Dale Kasler and Ryan Sabalow shares news of the findings of a report published on Monday by the federal government’s National Institute of Standards and Technology in cooperation with Cal Fire that presents “arguably the most exhaustive look at the deadliest wildfire in California’s history.”
“The report paints a sobering picture for every forested community in California and for PG&E Corp., with its thousands of miles of power lines and transformers, as they work to clear trees, build defenses and adequately prepare for the next round of wildfires,” according to Kasler and Sabalow. Paradise had already taken numerous steps to limit the damage of a potential wildfire prior to the Camp Fire. “The Butte County town had an evacuation plan and emergency-notification systems. Paradise, neighboring communities and the county had undertaken ‘vegetation management’ programs to reduce wildfire hazards.”

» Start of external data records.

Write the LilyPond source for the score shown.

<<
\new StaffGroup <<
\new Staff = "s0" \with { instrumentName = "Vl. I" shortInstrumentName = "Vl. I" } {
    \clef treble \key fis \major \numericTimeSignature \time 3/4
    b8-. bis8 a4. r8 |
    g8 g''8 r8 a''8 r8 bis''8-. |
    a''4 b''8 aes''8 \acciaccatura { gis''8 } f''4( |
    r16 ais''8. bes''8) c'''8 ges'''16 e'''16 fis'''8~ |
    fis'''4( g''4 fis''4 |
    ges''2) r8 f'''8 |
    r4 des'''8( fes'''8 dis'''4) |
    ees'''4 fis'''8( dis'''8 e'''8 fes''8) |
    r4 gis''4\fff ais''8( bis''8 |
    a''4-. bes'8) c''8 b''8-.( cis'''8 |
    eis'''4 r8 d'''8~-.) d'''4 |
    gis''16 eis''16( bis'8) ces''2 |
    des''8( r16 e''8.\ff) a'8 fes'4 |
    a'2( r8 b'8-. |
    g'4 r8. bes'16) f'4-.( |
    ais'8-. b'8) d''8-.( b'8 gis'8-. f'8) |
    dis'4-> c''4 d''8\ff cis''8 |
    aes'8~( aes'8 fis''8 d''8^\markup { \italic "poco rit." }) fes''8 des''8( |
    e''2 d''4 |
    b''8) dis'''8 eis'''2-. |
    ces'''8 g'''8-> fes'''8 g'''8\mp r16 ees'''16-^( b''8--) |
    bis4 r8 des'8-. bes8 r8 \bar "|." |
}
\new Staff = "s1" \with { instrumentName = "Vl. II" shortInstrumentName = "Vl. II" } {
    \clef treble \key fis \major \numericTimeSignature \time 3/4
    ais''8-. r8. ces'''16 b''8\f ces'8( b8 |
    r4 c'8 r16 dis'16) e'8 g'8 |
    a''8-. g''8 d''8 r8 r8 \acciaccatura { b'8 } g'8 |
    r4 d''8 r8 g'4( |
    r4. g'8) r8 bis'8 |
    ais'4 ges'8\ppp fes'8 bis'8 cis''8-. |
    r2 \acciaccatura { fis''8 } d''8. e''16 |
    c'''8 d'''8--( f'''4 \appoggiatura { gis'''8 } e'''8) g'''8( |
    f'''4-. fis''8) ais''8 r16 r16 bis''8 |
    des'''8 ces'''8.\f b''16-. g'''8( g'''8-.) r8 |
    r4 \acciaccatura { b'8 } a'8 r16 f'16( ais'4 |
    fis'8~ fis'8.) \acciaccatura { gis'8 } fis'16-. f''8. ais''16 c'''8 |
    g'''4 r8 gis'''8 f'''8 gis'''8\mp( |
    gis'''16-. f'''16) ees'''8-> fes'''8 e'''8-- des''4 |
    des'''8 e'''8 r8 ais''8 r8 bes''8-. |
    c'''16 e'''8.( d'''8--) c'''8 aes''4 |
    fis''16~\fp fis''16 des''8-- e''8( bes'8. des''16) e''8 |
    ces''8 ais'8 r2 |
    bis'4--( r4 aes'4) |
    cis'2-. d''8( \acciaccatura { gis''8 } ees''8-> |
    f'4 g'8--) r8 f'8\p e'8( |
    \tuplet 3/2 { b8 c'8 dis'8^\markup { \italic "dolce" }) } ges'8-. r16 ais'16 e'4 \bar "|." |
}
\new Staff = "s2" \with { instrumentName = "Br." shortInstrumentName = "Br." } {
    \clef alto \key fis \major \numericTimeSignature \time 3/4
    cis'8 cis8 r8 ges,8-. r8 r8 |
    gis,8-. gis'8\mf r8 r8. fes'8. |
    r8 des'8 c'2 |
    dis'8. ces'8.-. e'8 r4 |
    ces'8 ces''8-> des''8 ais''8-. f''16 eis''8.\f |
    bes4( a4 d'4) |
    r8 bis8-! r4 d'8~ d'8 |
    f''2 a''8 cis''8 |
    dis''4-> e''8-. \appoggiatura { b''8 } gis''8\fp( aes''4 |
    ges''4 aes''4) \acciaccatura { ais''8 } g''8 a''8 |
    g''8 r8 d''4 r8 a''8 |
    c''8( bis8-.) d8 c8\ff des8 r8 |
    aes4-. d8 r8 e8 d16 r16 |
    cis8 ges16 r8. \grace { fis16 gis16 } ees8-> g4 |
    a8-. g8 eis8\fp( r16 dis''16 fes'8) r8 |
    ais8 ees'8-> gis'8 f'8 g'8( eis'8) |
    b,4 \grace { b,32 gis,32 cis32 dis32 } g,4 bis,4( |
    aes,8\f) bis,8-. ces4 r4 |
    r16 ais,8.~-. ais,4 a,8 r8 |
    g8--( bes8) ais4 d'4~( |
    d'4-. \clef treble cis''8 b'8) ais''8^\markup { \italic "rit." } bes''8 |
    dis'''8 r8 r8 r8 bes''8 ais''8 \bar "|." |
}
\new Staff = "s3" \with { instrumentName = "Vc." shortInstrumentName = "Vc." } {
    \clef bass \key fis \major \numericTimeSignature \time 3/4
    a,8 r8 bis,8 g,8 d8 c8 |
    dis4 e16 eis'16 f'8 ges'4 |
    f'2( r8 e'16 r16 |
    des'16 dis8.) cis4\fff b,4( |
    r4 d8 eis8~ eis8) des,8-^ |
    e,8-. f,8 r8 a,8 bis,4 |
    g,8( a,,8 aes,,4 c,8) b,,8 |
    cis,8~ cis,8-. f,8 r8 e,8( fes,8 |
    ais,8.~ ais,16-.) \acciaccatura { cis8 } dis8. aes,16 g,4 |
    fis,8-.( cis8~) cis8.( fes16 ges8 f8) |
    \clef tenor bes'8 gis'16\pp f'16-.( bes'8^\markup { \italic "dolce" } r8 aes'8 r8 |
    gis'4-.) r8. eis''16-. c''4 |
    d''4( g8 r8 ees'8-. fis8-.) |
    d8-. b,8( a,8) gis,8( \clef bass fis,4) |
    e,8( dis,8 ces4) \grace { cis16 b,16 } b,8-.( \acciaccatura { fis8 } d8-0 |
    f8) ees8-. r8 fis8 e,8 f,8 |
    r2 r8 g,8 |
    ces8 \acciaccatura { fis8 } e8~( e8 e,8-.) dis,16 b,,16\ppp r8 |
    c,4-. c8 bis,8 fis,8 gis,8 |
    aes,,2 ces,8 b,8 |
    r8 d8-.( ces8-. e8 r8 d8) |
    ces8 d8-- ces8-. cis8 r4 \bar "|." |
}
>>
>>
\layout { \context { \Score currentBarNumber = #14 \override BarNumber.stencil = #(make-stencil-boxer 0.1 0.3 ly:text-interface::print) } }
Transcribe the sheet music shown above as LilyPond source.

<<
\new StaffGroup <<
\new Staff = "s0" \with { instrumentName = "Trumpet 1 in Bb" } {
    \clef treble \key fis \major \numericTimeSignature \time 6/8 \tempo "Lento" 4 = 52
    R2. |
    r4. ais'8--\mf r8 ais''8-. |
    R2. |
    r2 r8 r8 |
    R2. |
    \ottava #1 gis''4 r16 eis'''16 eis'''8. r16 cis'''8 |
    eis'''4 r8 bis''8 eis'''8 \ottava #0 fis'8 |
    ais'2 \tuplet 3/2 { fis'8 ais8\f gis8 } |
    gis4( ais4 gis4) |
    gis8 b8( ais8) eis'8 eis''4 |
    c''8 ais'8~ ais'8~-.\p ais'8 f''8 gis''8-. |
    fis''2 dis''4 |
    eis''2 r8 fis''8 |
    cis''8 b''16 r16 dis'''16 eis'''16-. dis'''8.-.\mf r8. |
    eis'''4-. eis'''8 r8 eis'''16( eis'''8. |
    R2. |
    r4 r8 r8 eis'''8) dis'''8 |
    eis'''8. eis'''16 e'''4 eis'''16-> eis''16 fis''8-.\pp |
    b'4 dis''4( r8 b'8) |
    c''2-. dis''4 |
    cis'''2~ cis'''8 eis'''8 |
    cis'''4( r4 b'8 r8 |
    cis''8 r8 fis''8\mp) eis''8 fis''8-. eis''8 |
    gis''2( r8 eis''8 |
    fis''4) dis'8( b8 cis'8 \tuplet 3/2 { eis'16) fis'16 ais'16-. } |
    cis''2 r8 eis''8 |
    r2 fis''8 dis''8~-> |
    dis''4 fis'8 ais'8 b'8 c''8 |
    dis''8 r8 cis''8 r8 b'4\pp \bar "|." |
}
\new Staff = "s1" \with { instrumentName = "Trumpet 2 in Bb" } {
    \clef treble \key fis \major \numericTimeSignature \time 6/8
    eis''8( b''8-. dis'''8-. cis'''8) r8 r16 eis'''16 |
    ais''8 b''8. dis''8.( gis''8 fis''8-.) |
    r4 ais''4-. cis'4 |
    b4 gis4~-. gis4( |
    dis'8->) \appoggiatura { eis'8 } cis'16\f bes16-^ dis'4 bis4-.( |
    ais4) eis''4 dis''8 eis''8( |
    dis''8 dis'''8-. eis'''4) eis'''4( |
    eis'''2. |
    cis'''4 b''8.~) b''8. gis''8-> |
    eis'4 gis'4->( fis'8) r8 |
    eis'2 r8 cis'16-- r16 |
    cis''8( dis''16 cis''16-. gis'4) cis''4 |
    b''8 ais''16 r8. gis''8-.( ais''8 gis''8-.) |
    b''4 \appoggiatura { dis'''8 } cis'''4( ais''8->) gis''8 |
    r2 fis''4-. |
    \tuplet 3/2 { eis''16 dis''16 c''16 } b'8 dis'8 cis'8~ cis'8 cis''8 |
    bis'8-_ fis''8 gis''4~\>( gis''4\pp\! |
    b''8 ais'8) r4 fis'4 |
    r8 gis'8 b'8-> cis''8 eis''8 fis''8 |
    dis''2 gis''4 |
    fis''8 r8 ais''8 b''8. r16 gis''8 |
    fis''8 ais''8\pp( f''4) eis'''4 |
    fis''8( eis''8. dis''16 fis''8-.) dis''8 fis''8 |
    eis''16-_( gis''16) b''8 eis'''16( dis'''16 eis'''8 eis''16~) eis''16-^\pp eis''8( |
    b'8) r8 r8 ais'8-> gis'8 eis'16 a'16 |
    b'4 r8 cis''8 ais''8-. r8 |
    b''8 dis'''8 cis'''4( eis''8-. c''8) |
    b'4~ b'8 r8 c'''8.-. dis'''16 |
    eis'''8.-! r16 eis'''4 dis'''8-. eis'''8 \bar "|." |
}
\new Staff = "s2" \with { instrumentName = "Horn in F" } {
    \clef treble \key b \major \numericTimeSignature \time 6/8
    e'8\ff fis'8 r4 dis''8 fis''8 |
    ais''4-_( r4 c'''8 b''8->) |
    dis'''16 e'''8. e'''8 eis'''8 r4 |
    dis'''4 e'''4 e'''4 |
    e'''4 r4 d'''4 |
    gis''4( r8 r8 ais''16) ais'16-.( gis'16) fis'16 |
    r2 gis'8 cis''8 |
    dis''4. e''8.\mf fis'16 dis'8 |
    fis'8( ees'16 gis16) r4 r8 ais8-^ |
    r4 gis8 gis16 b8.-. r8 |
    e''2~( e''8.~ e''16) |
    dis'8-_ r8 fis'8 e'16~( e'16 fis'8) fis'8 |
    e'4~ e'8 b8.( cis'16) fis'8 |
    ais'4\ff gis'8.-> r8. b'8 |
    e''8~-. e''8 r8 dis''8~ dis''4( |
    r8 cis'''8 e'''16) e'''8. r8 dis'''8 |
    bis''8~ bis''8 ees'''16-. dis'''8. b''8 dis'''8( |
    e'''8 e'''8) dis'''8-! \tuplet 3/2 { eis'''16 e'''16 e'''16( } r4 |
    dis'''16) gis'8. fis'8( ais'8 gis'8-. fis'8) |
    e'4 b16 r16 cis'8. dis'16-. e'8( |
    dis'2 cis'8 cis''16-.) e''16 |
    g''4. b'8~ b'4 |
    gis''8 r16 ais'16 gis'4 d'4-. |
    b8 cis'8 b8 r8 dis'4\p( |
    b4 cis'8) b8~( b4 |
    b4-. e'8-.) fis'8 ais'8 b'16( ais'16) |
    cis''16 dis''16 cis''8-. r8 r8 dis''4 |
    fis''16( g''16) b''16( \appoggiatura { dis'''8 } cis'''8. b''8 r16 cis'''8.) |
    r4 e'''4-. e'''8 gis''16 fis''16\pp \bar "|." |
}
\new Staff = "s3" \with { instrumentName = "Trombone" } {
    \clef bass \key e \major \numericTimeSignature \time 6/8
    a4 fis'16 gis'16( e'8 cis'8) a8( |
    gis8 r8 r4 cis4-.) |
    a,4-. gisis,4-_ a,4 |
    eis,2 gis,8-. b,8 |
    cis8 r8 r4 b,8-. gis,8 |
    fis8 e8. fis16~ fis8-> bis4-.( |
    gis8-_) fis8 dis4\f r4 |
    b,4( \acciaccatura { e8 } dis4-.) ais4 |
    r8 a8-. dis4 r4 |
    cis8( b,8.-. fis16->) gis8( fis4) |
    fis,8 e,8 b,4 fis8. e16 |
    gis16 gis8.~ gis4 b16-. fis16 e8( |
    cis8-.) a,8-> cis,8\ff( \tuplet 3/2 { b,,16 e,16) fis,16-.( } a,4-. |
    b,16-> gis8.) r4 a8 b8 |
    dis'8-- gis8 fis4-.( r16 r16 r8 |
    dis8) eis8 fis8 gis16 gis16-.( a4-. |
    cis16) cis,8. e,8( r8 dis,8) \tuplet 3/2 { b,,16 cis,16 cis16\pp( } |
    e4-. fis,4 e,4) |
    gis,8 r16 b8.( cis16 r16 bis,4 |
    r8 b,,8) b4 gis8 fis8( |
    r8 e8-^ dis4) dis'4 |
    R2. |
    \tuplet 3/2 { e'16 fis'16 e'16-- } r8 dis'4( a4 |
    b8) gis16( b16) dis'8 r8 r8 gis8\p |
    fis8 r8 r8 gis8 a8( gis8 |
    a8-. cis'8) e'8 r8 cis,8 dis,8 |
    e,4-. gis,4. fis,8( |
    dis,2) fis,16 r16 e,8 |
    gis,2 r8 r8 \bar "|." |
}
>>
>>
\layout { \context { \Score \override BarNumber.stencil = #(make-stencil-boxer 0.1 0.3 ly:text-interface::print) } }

The National Institute of Standards and Technology is planning on releasing a follow up report to address evacuation preparedness and other emergency-related issues. Meanwhile, PG&E, the investor owned utility that owns the transmission tower that caused the fire, unveiled its 2021 wildfire-safety plan on Friday of last week, “but acknowledged that fire risks remain high even as it accelerates efforts to eliminate hazardous trees and replace vulnerable power equipment,” according to the article.